Далеко не все оглянулись на «букетик», присланный французами; большинство даже и не повело голов: эти букетики можно было видеть все-таки гораздо чаще, чем Павла Степановича Нахимова, тем более что теперь всех занимало только одно: зайдет ли их адмирал в хату, где праздновался сговор.
И все лица расцвели довольными улыбками, когда Нахимов спрыгнул с серого и по привычке одернул задравшиеся кверху штанины брюк. Колтовской смотрел на него вопросительно, высвободив из стремени правую ногу, — нужно ли слезать также и ему; Нахимов утвердительно шевельнул бровями.
И вот «отец матросов» стоял уже в хате, в тесном кругу матросов и матросок с Корабелки; на столе, наскоро прибранном, красовалось все, что могло найтись как закуска под водку: и сушеная тарань, и жареные бычки, и ставридка, мелкая рыбешка, ловившаяся удочками в бухте, и даже греческое блюдо — ракушка мидия с рисом; но больше всего было веселого зеленого луку, на который особенно щедра бывает огородная земля в апреле.
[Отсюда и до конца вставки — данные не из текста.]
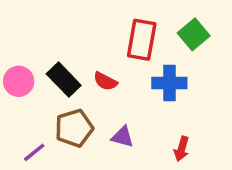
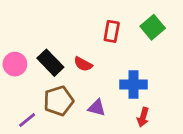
red rectangle: (142, 40) -> (112, 31), size x0.7
blue cross: (169, 83) -> (133, 85), moved

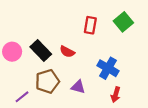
blue cross: (133, 85) -> (108, 68), turned 30

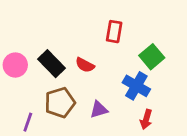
green square: (123, 22) -> (152, 57), moved
purple triangle: (78, 87) -> (99, 110), turned -32
purple line: (22, 97) -> (28, 122), turned -32

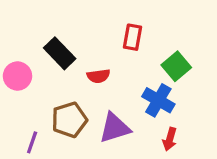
black rectangle: (51, 64) -> (60, 53), moved
red semicircle: (85, 65) -> (98, 76), turned -36
purple triangle: (99, 110) -> (115, 128), size x1.5

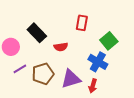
red arrow: (170, 139) -> (93, 86), moved
purple line: (32, 142) -> (20, 69), moved, turned 40

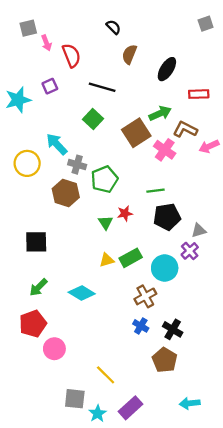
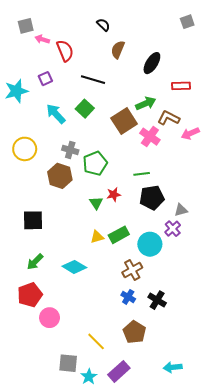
pink arrow: (46, 43) -> (42, 39), turned 128
cyan arrow: (57, 144) -> (56, 114), moved
brown pentagon: (165, 360) -> (134, 332), moved

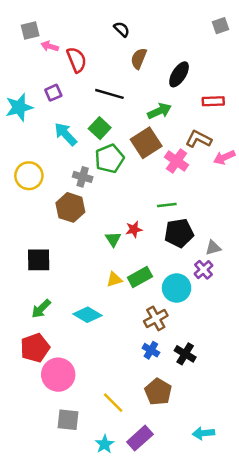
green arrow: (146, 103) -> (159, 111), moved
green pentagon: (95, 163) -> (109, 159), moved
pink circle: (50, 318) -> (58, 375), size x1.4
gray square: (68, 363) -> (68, 420), moved

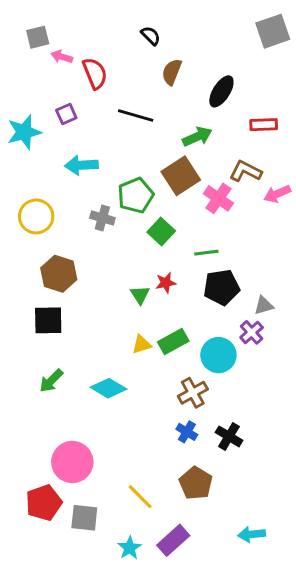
gray square: (221, 26) -> (273, 31), size x1.6
green square: (100, 128) -> (161, 232), moved
cyan arrow: (66, 134) -> (81, 165), turned -50
brown hexagon: (70, 207) -> (59, 274), moved
red pentagon: (35, 348) -> (44, 503), moved

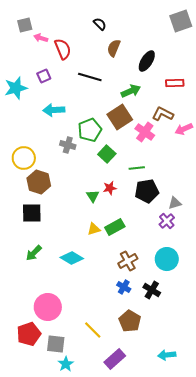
yellow circle: (36, 216) -> (24, 158), moved
cyan circle: (218, 355) -> (167, 259), moved
cyan star: (130, 548) -> (66, 364), moved

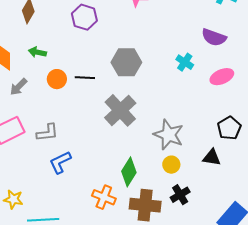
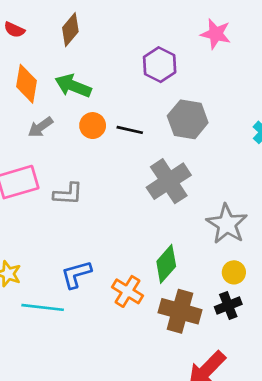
purple hexagon: (84, 17) -> (160, 65), moved
green arrow: (37, 52) -> (73, 86), size x1.5
blue L-shape: (60, 162) -> (76, 274), moved
yellow circle: (171, 165) -> (234, 272), moved

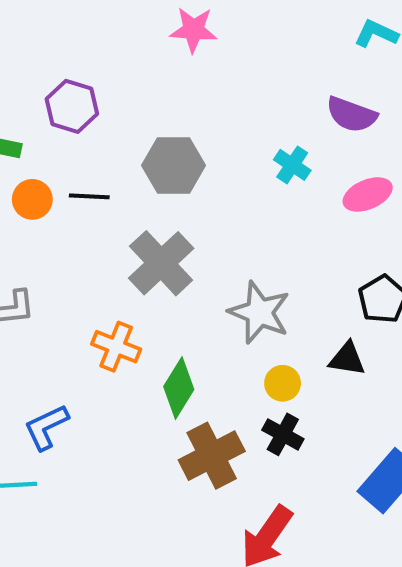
purple hexagon: (160, 65) -> (72, 106), moved
orange cross: (127, 291) -> (116, 347), moved
black cross: (228, 306) -> (283, 434), turned -30
brown cross: (180, 311) -> (212, 456), turned -33

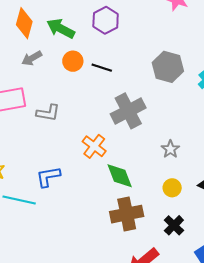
gray hexagon: (173, 165) -> (168, 67), moved
gray star: (259, 312) -> (170, 149), size x0.6
green diamond: (179, 388) -> (120, 176), turned -68
black cross: (283, 434) -> (174, 225), moved

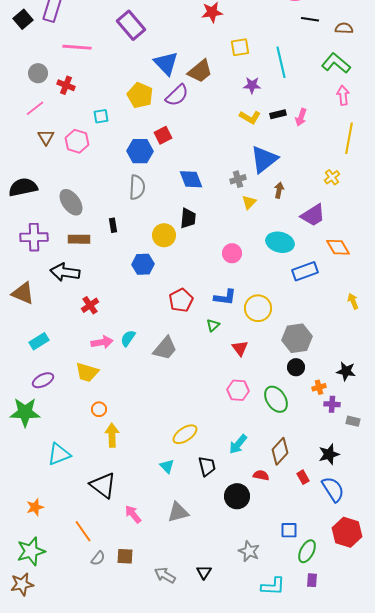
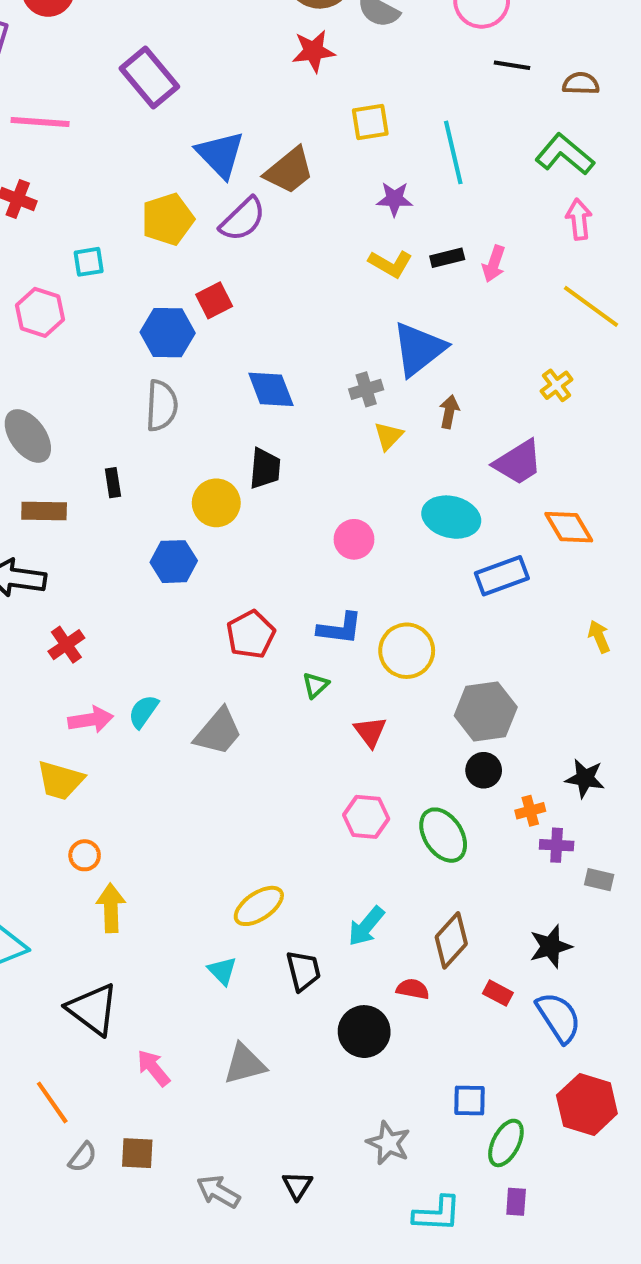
yellow pentagon: (140, 95) -> (168, 219), turned 30
yellow line: (349, 138) -> (591, 306), turned -64
red rectangle: (303, 477) -> (498, 993), turned -32

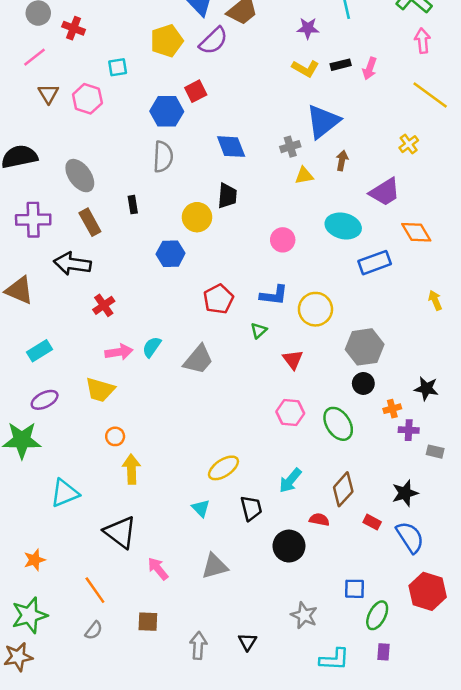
yellow triangle: (388, 436) -> (304, 176), turned 36
brown rectangle: (44, 511) -> (90, 222), turned 60
gray semicircle: (83, 1157) -> (94, 630), moved
gray arrow: (218, 1192) -> (198, 646), turned 64

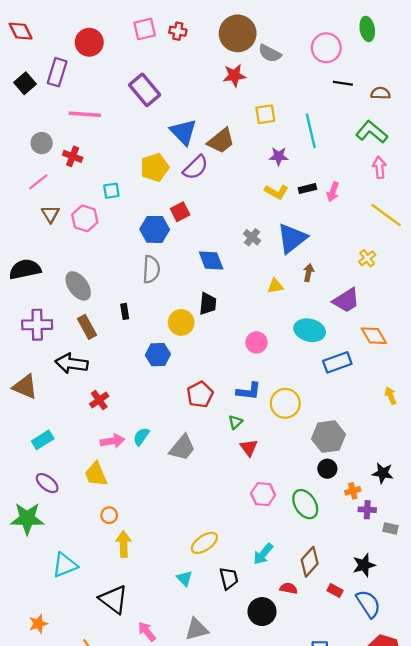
gray cross: (290, 147) -> (252, 237), moved, turned -35
red triangle: (293, 360) -> (249, 448), moved
yellow trapezoid: (100, 390) -> (96, 474), turned 52
purple ellipse: (45, 400) -> (47, 483), turned 65

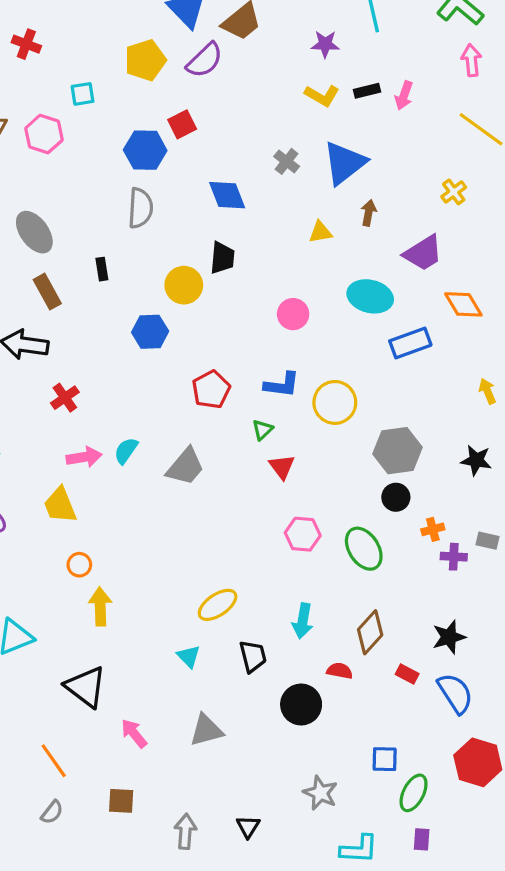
black star: (383, 473) -> (476, 460), moved
gray rectangle: (390, 528) -> (487, 541), moved
cyan arrow: (263, 554) -> (303, 621), turned -30

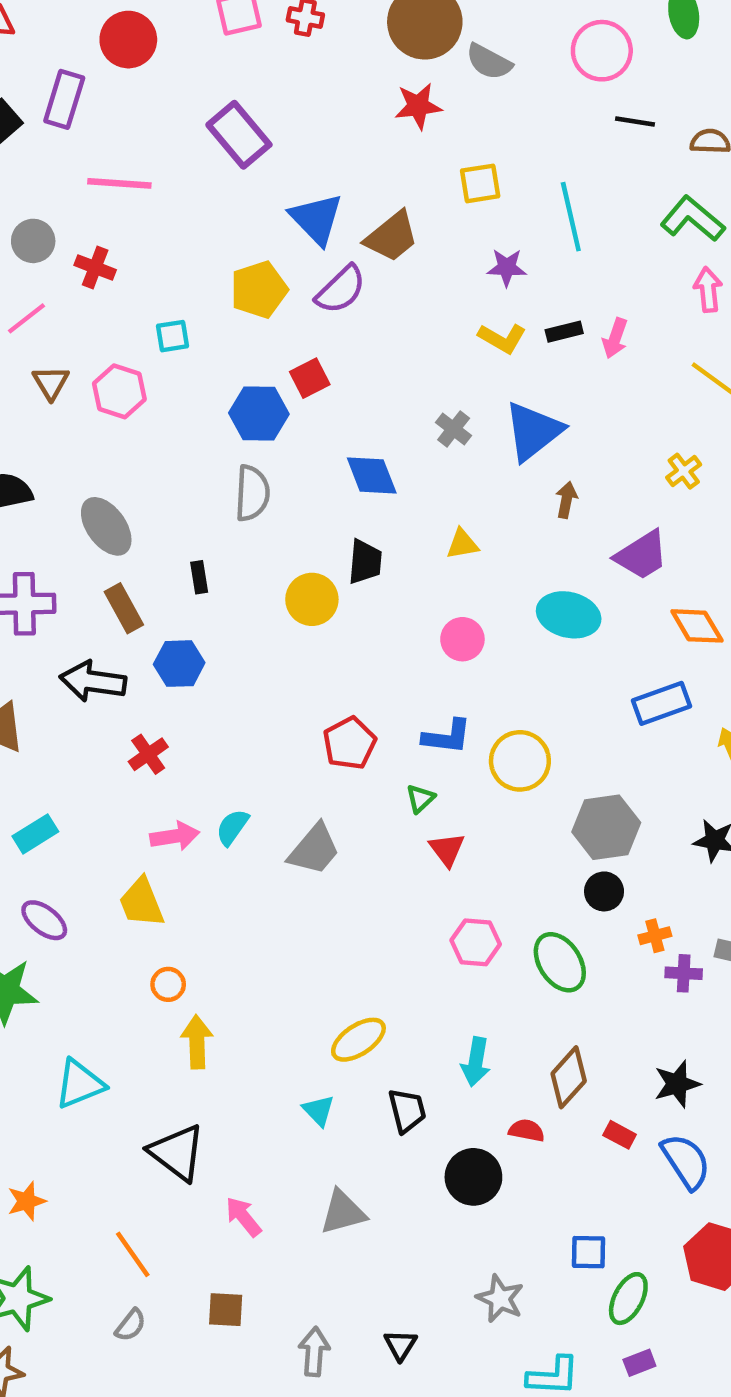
yellow triangle: (320, 232) -> (462, 544), moved
blue hexagon: (150, 332) -> (179, 664), moved
blue rectangle: (410, 343) -> (662, 703), moved
purple rectangle: (422, 839) -> (639, 1363), turned 65

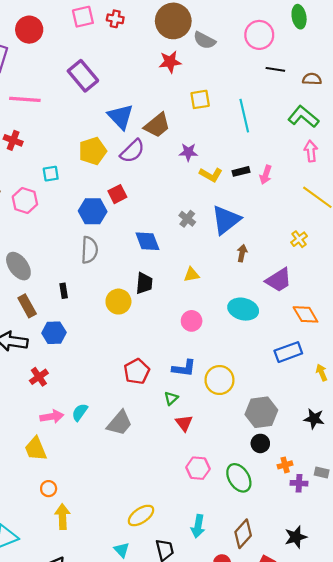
purple star: (507, 267) -> (188, 152), moved

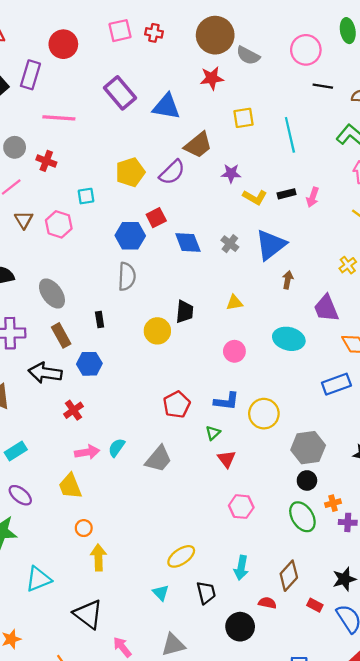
blue triangle: (121, 117) -> (166, 107), moved, turned -36
blue diamond: (147, 241) -> (188, 243), moved
purple trapezoid: (279, 280) -> (326, 308), turned 100
green ellipse: (239, 478) -> (302, 517), moved

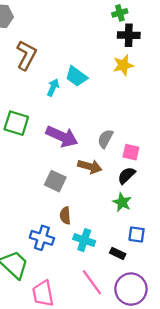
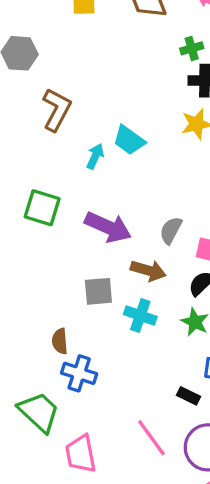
gray square: (55, 181) -> (98, 291), turned -30
brown semicircle: (65, 216) -> (60, 341), moved
cyan cross: (84, 240) -> (140, 315), moved

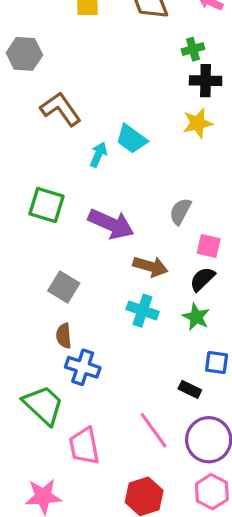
brown L-shape: (57, 110) -> (61, 109), turned -63
gray semicircle: (171, 230) -> (180, 211), moved
gray square: (98, 291) -> (64, 287), moved, turned 36

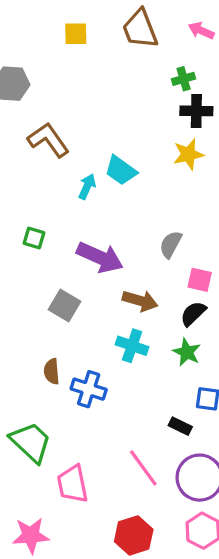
green square: (46, 205) -> (34, 238), size x0.6
gray square: (64, 287) -> (65, 306), moved
blue cross: (83, 367) -> (89, 389), moved

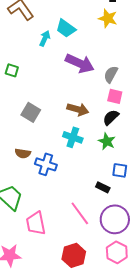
yellow star: (188, 154) -> (108, 18), turned 30
gray semicircle: (171, 244) -> (111, 74), moved
purple arrow: (100, 257) -> (80, 63), moved
brown semicircle: (52, 371) -> (23, 153), turned -77

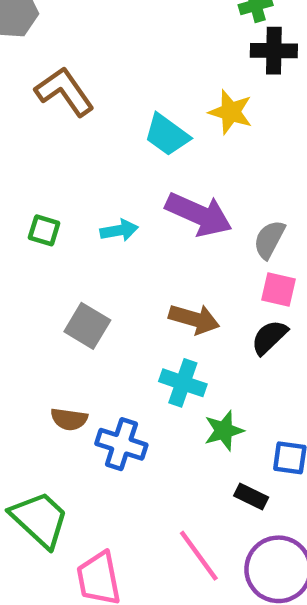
yellow star: (108, 18) -> (231, 112), moved
cyan arrow: (45, 38) -> (119, 230), moved, turned 56
green star: (107, 141) -> (224, 431), moved, turned 30

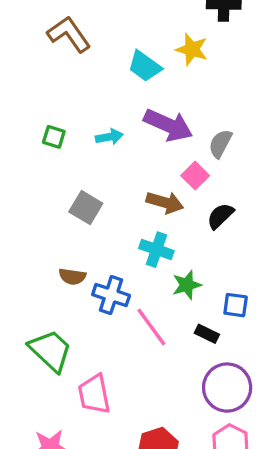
pink square: (278, 289) -> (195, 176), moved, turned 32
pink line: (199, 556) -> (151, 327), moved

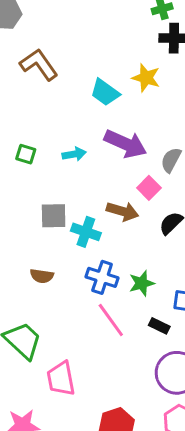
gray square: (86, 208) -> (54, 216), turned -32
cyan cross: (156, 250) -> (86, 232), moved
blue cross: (111, 295) -> (102, 277), moved

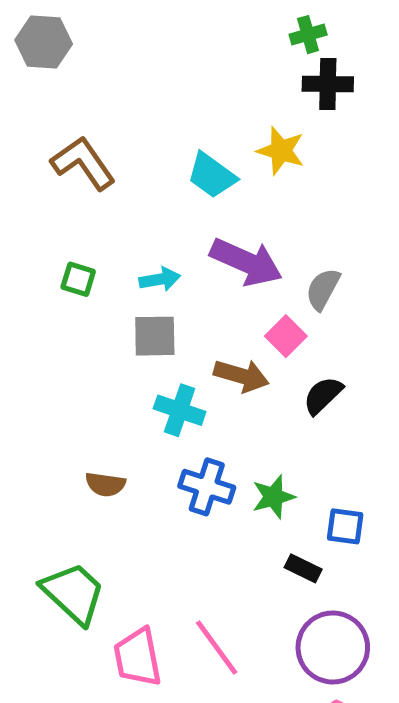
brown L-shape: (39, 65) -> (83, 163), moved
gray square: (54, 216) -> (155, 336), moved
pink line: (111, 320) -> (217, 647), moved

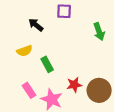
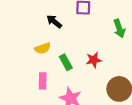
red star: (74, 85) -> (94, 60), moved
pink rectangle: (29, 90) -> (43, 81), moved, turned 35

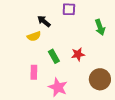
yellow semicircle: (43, 48) -> (34, 36), moved

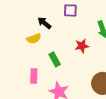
red star: (78, 54) -> (82, 46), moved

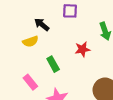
pink rectangle: (34, 76) -> (30, 82), turned -40

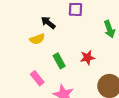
red star: (82, 49) -> (88, 58), moved

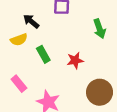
green rectangle: (59, 61) -> (43, 54), moved

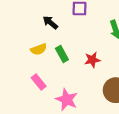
yellow semicircle: (19, 40) -> (39, 49), moved

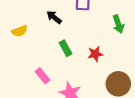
yellow semicircle: (39, 49) -> (20, 31), moved

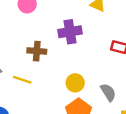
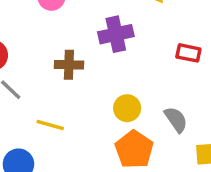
yellow line: (22, 80) -> (50, 125), moved

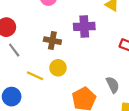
yellow circle: (127, 108) -> (58, 68), moved

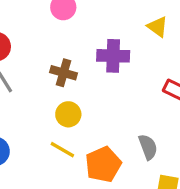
yellow line: (35, 76) -> (62, 150), moved

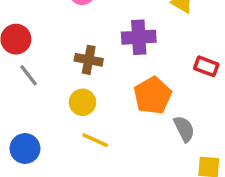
yellow circle: (68, 114) -> (82, 102), moved
orange pentagon: (103, 164) -> (153, 96), moved

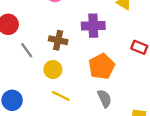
gray line: (29, 75) -> (27, 50), moved
gray semicircle: (184, 129) -> (104, 98), moved

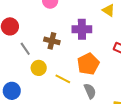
yellow circle: (53, 70) -> (39, 68), moved
yellow line: (61, 96) -> (63, 79), moved

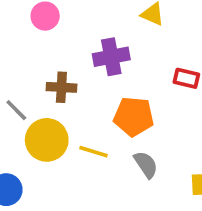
orange pentagon: (88, 64) -> (134, 116), turned -30
yellow circle: (39, 68) -> (47, 140), size x1.5

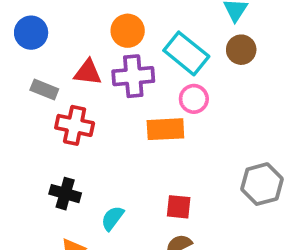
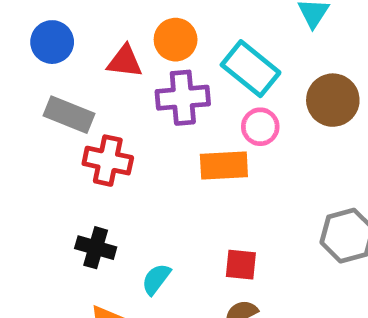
brown circle: (241, 50) -> (333, 100), moved, size x1.4
red triangle: (88, 72) -> (125, 61), moved
gray rectangle: (44, 89) -> (69, 115), size x1.4

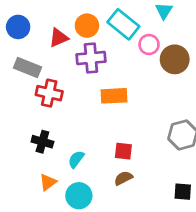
red triangle: (125, 61) -> (59, 38), turned -30
cyan rectangle: (251, 69) -> (123, 24), moved
pink circle: (260, 127) -> (149, 45), moved

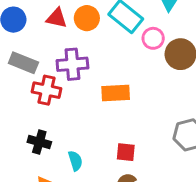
red triangle: (59, 38) -> (57, 18), moved, turned 35
purple cross: (91, 58) -> (72, 64), moved
cyan semicircle: (76, 159) -> (75, 161), turned 126

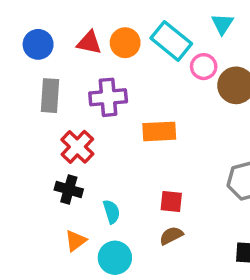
gray rectangle: (23, 63) -> (50, 96), turned 72
red cross: (47, 90) -> (77, 147), moved, turned 32

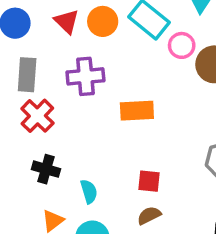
red triangle: (89, 43) -> (67, 21), turned 32
red cross: (77, 147) -> (37, 116), moved

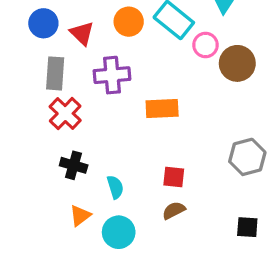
red triangle: (67, 21) -> (82, 33), moved

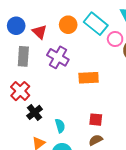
purple cross: (112, 75) -> (58, 57), turned 35
red cross: (65, 114) -> (20, 91), moved
black cross: (74, 165) -> (34, 112), turned 35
Густо пахло зеленым луком и от Даши, и от ее жениха, и от прочих.
— Присядьте, ваше превосходительство!.. Садитесь, будьте ласковые, Павел Степаныч!.. Уважьте сиротку нашу!.. — обращались к Нахимову со всех сторон с ненадуманными словами больше матроски, чем матросы, суетливо расширяя для него за столом самое лучшее, по их мнению, место.